Overview
This is an Agent Skill -; a folder with a SKILL.md file that Claude
reads when a data-visualization request comes in. You describe the chart you want
("a bar chart comparing average test scores across grade levels from this CSV"),
and Claude inspects the data, picks an appropriate chart type, reshapes it if needed,
applies sensible styling, and saves the result as a file. You never have to mention
"Seaborn" or any chart type, and you never write the Python.
It's aimed at the moment where you've pulled data into Excel, a CSV, or a pandas DataFrame and want clean charts out the other end without the matplotlib-and- Stack-Overflow detour.
How It Works
The skill teaches Claude a consistent workflow: inspect the data first, choose a
chart type, reshape if needed, plot, label, save, summarize. The single most
important thing it encodes is the long ("tidy") versus wide data distinction and
how to reshape between them with pd.melt -; the thing that trips
people up most often with Seaborn.
Beyond that it carries a decision table mapping intent to chart type, a cookbook of common chart patterns with styling defaults (colorblind palette, tight bounding box, 150 DPI), and guidance on interacting with non-coding users: when to ask for a data sample, how to handle iteration, when to flag a potentially misleading chart. The whole thing is under 400 lines so it fits in context whenever it triggers.

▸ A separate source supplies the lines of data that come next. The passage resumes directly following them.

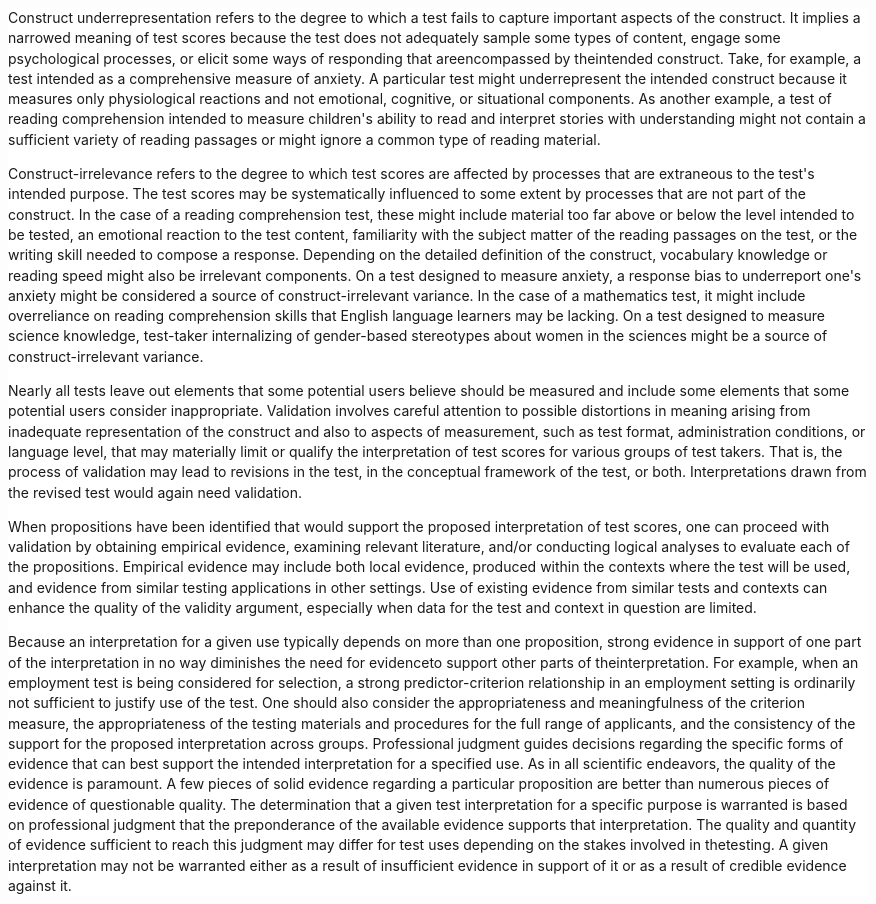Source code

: Construct underrepresentation refers to the degree to which a test fails to capture important aspects of the construct. It implies a narrowed meaning of test scores because the test does not adequately sample some types of content, engage some psychological processes, or elicit some ways of responding that areencompassed by theintended construct. Take, for example, a test intended as a comprehensive measure of anxiety. A particular test might underrepresent the intended construct because it measures only physiological reactions and not emotional, cognitive, or situational components. As another example, a test of reading comprehension intended to measure children's ability to read and interpret stories with understanding might not contain a sufficient variety of reading passages or might ignore a common type of reading material.

Construct-irrelevance refers to the degree to which test scores are affected by processes that are extraneous to the test's intended purpose. The test scores may be systematically influenced to some extent by processes that are not part of the construct. In the case of a reading comprehension test, these might include material too far above or below the level intended to be tested, an emotional reaction to the test content, familiarity with the subject matter of the reading passages on the test, or the writing skill needed to compose a response. Depending on the detailed definition of the construct, vocabulary knowledge or reading speed might also be irrelevant components. On a test designed to measure anxiety, a response bias to underreport one's anxiety might be considered a source of construct-irrelevant variance. In the case of a mathematics test, it might include overreliance on reading comprehension skills that English language learners may be lacking. On a test designed to measure science knowledge, test-taker internalizing of gender-based stereotypes about women in the sciences might be a source of construct-irrelevant variance.

Nearly all tests leave out elements that some potential users believe should be measured and include some elements that some potential users consider inappropriate. Validation involves careful attention to possible distortions in meaning arising from inadequate representation of the construct and also to aspects of measurement, such as test format, administration conditions, or language level, that may materially limit or qualify the interpretation of test scores for various groups of test takers. That is, the process of validation may lead to revisions in the test, in the conceptual framework of the test, or both. Interpretations drawn from the revised test would again need validation.

When propositions have been identified that would support the proposed interpretation of test scores, one can proceed with validation by obtaining empirical evidence, examining relevant literature, and/or conducting logical analyses to evaluate each of the propositions. Empirical evidence may include both local evidence, produced within the contexts where the test will be used, and evidence from similar testing applications in other settings. Use of existing evidence from similar tests and contexts can enhance the quality of the validity argument, especially when data for the test and context in question are limited.

Because an interpretation for a given use typically depends on more than one proposition, strong evidence in support of one part of the interpretation in no way diminishes the need for evidenceto support other parts of theinterpretation. For example, when an employment test is being considered for selection, a strong predictor-criterion relationship in an employment setting is ordinarily not sufficient to justify use of the test. One should also consider the appropriateness and meaningfulness of the criterion measure, the appropriateness of the testing materials and procedures for the full range of applicants, and the consistency of the support for the proposed interpretation across groups. Professional judgment guides decisions regarding the specific forms of evidence that can best support the intended interpretation for a specified use. As in all scientific endeavors, the quality of the evidence is paramount. A few pieces of solid evidence regarding a particular proposition are better than numerous pieces of evidence of questionable quality. The determination that a given test interpretation for a specific purpose is warranted is based on professional judgment that the preponderance of the available evidence supports that interpretation. The quality and quantity of evidence sufficient to reach this judgment may differ for test uses depending on the stakes involved in thetesting. A given interpretation may not be warranted either as a result of insufficient evidence in support of it or as a result of credible evidence against it.
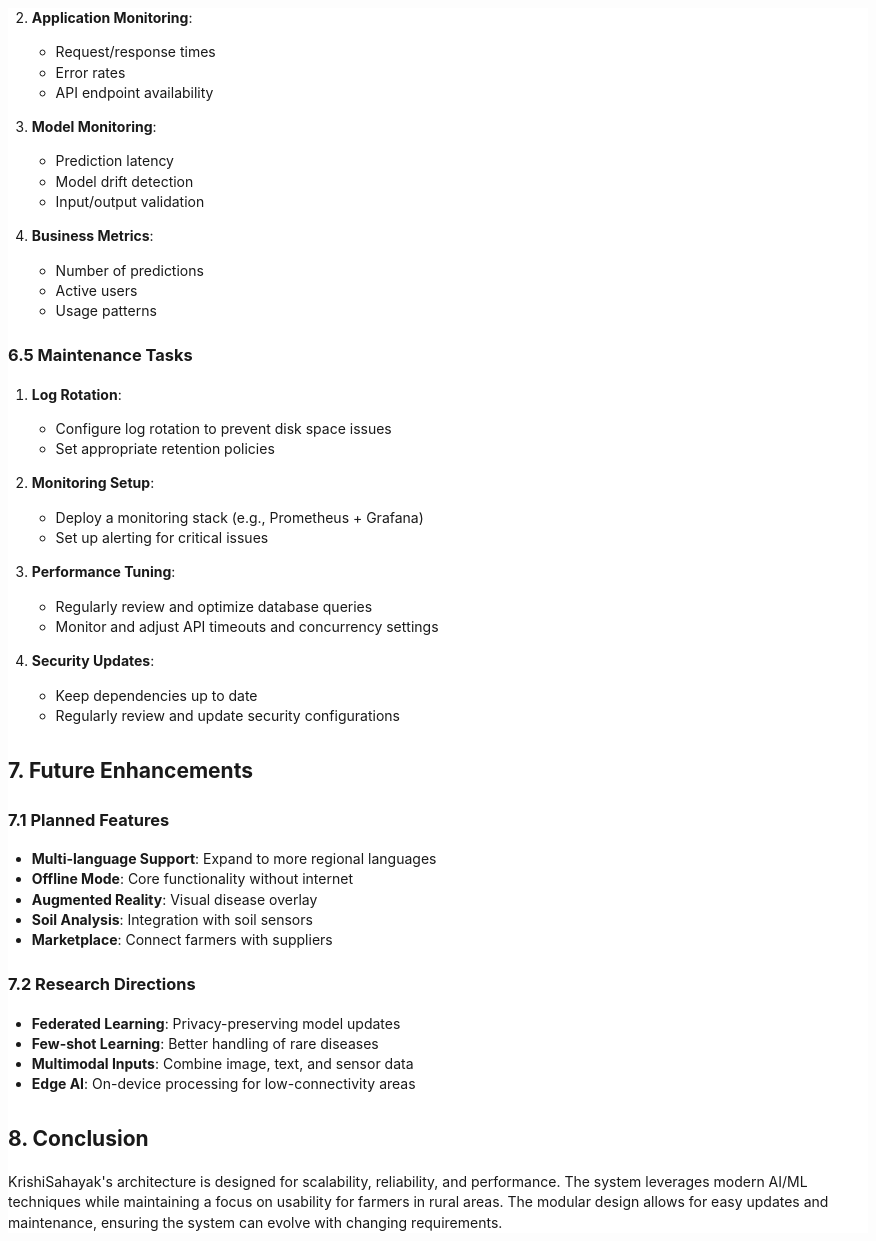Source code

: 2. **Application Monitoring**:
   - Request/response times
   - Error rates
   - API endpoint availability

3. **Model Monitoring**:
   - Prediction latency
   - Model drift detection
   - Input/output validation

4. **Business Metrics**:
   - Number of predictions
   - Active users
   - Usage patterns

### 6.5 Maintenance Tasks

1. **Log Rotation**:
   - Configure log rotation to prevent disk space issues
   - Set appropriate retention policies

2. **Monitoring Setup**:
   - Deploy a monitoring stack (e.g., Prometheus + Grafana)
   - Set up alerting for critical issues

3. **Performance Tuning**:
   - Regularly review and optimize database queries
   - Monitor and adjust API timeouts and concurrency settings

4. **Security Updates**:
   - Keep dependencies up to date
   - Regularly review and update security configurations

## 7. Future Enhancements

### 7.1 Planned Features

- **Multi-language Support**: Expand to more regional languages
- **Offline Mode**: Core functionality without internet
- **Augmented Reality**: Visual disease overlay
- **Soil Analysis**: Integration with soil sensors
- **Marketplace**: Connect farmers with suppliers

### 7.2 Research Directions

- **Federated Learning**: Privacy-preserving model updates
- **Few-shot Learning**: Better handling of rare diseases
- **Multimodal Inputs**: Combine image, text, and sensor data
- **Edge AI**: On-device processing for low-connectivity areas

## 8. Conclusion

KrishiSahayak's architecture is designed for scalability, reliability, and performance. The system leverages modern AI/ML techniques while maintaining a focus on usability for farmers in rural areas. The modular design allows for easy updates and maintenance, ensuring the system can evolve with changing requirements.
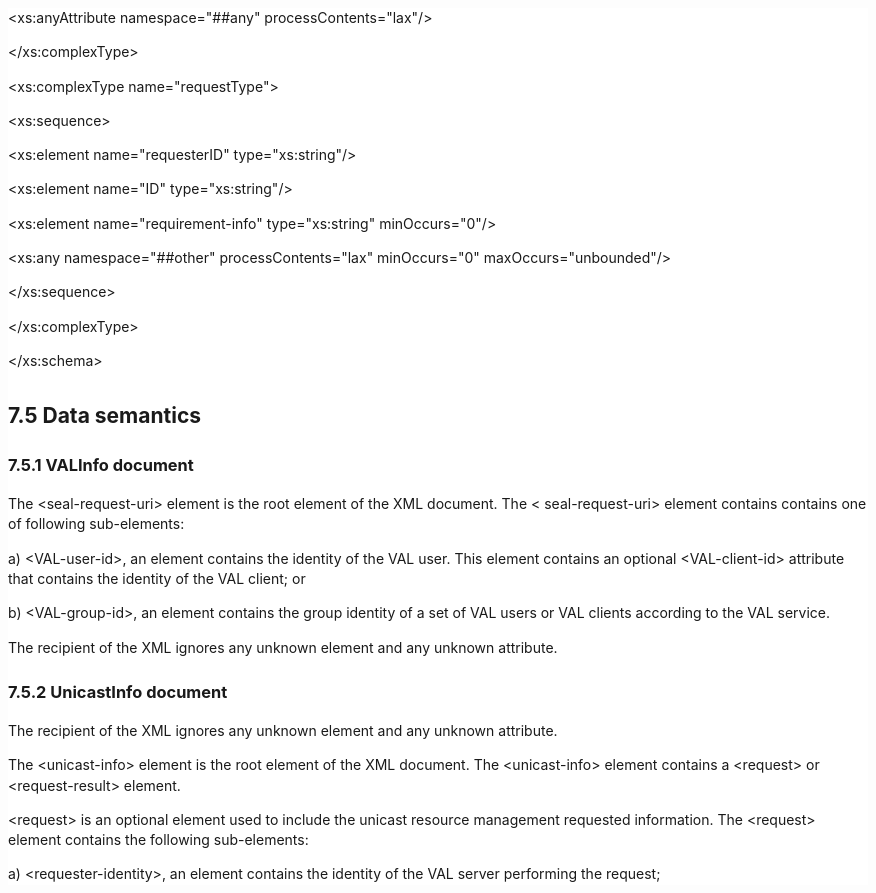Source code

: \<xs:anyAttribute namespace=\"\#\#any\" processContents=\"lax\"/\>

\</xs:complexType\>

\<xs:complexType name=\"requestType\"\>

\<xs:sequence\>

\<xs:element name=\"requesterID\" type=\"xs:string\"/\>

\<xs:element name=\"ID\" type=\"xs:string\"/\>

\<xs:element name=\"requirement-info\" type=\"xs:string\"
minOccurs=\"0\"/\>

\<xs:any namespace=\"\#\#other\" processContents=\"lax\" minOccurs=\"0\"
maxOccurs=\"unbounded\"/\>

\</xs:sequence\>

\</xs:complexType\>

\</xs:schema\>

7.5 Data semantics
------------------

### 7.5.1 VALInfo document

The \<seal-request-uri\> element is the root element of the XML
document. The \< seal-request-uri\> element contains contains one of
following sub-elements:

a\) \<VAL-user-id\>, an element contains the identity of the VAL user.
This element contains an optional \<VAL-client-id\> attribute that
contains the identity of the VAL client; or

b\) \<VAL-group-id\>, an element contains the group identity of a set of
VAL users or VAL clients according to the VAL service.

The recipient of the XML ignores any unknown element and any unknown
attribute.

### 7.5.2 UnicastInfo document

The recipient of the XML ignores any unknown element and any unknown
attribute.

The \<unicast-info\> element is the root element of the XML document.
The \<unicast-info\> element contains a \<request\> or
\<request-result\> element.

\<request\> is an optional element used to include the unicast resource
management requested information. The \<request\> element contains the
following sub-elements:

a\) \<requester-identity\>, an element contains the identity of the VAL
server performing the request;
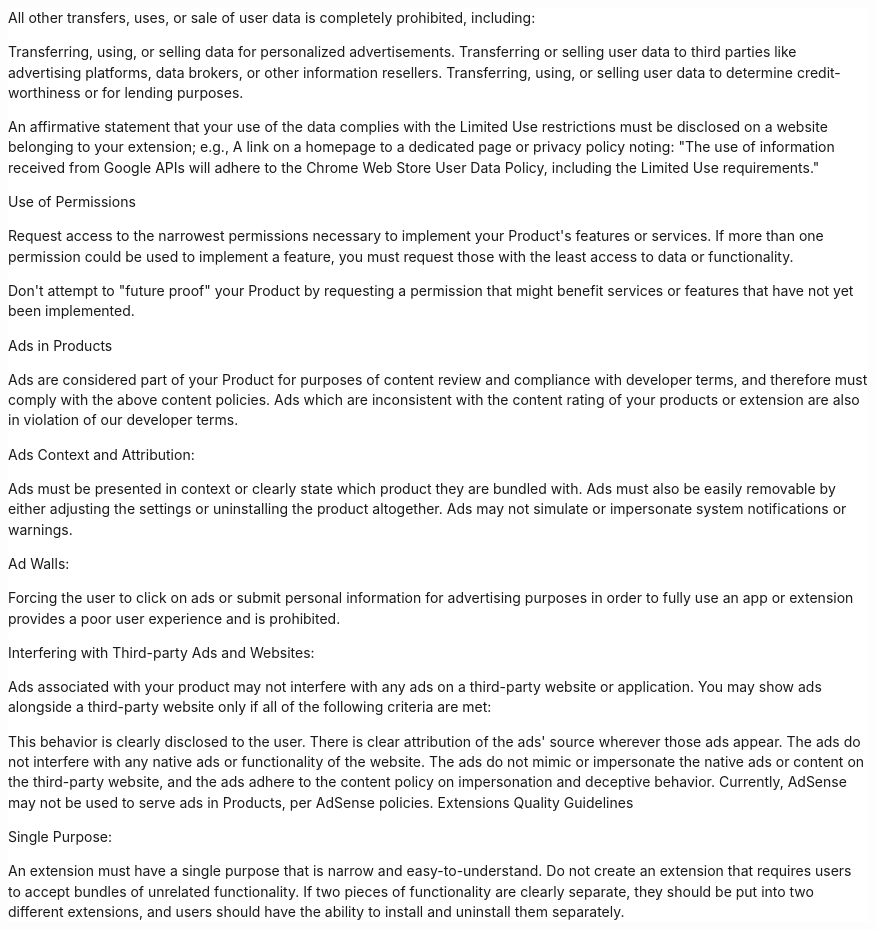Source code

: All other transfers, uses, or sale of user data is completely prohibited, including:

Transferring, using, or selling data for personalized advertisements.
Transferring or selling user data to third parties like advertising platforms, data brokers, or other information resellers.
Transferring, using, or selling user data to determine credit-worthiness or for lending purposes.

An affirmative statement that your use of the data complies with the Limited Use restrictions must be disclosed on a website belonging to your extension; e.g., A link on a homepage to a dedicated page or privacy policy noting: "The use of information received from Google APIs will adhere to the Chrome Web Store User Data Policy, including the Limited Use requirements."

Use of Permissions 

Request access to the narrowest permissions necessary to implement your Product's features or services. If more than one permission could be used to implement a feature, you must request those with the least access to data or functionality.

Don't attempt to "future proof" your Product by requesting a permission that might benefit services or features that have not yet been implemented.

Ads in Products 

Ads are considered part of your Product for purposes of content review and compliance with developer terms, and therefore must comply with the above content policies. Ads which are inconsistent with the content rating of your products or extension are also in violation of our developer terms.

Ads Context and Attribution:

Ads must be presented in context or clearly state which product they are bundled with. Ads must also be easily removable by either adjusting the settings or uninstalling the product altogether. Ads may not simulate or impersonate system notifications or warnings.

Ad Walls:

Forcing the user to click on ads or submit personal information for advertising purposes in order to fully use an app or extension provides a poor user experience and is prohibited.

Interfering with Third-party Ads and Websites:

Ads associated with your product may not interfere with any ads on a third-party website or application. You may show ads alongside a third-party website only if all of the following criteria are met:

This behavior is clearly disclosed to the user.
There is clear attribution of the ads' source wherever those ads appear.
The ads do not interfere with any native ads or functionality of the website.
The ads do not mimic or impersonate the native ads or content on the third-party website, and the ads adhere to the content policy on impersonation and deceptive behavior.
Currently, AdSense may not be used to serve ads in Products, per AdSense policies.
Extensions Quality Guidelines 

Single Purpose:

An extension must have a single purpose that is narrow and easy-to-understand. Do not create an extension that requires users to accept bundles of unrelated functionality. If two pieces of functionality are clearly separate, they should be put into two different extensions, and users should have the ability to install and uninstall them separately.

# the skill is just a Markdown file Claude reads on activation
git clone https://github.com/jkoets/Seaborn-Charts-Skill \
~/.claude/skills/seaborn-charts
pip install seaborn pandas openpyxl
Current Status
Working skill with a README and a USAGE walkthrough. Single-file and easy to tweak -; swap the default palette, change the theme, add work-specific recipes -; and Claude Code re-reads it each session, so edits take effect on the next conversation.
- Handles CSV, Excel, and DataFrame inputs.
- Decision table + chart cookbook with sane styling defaults baked in.
- Customizable: palette, theme, DPI, output format.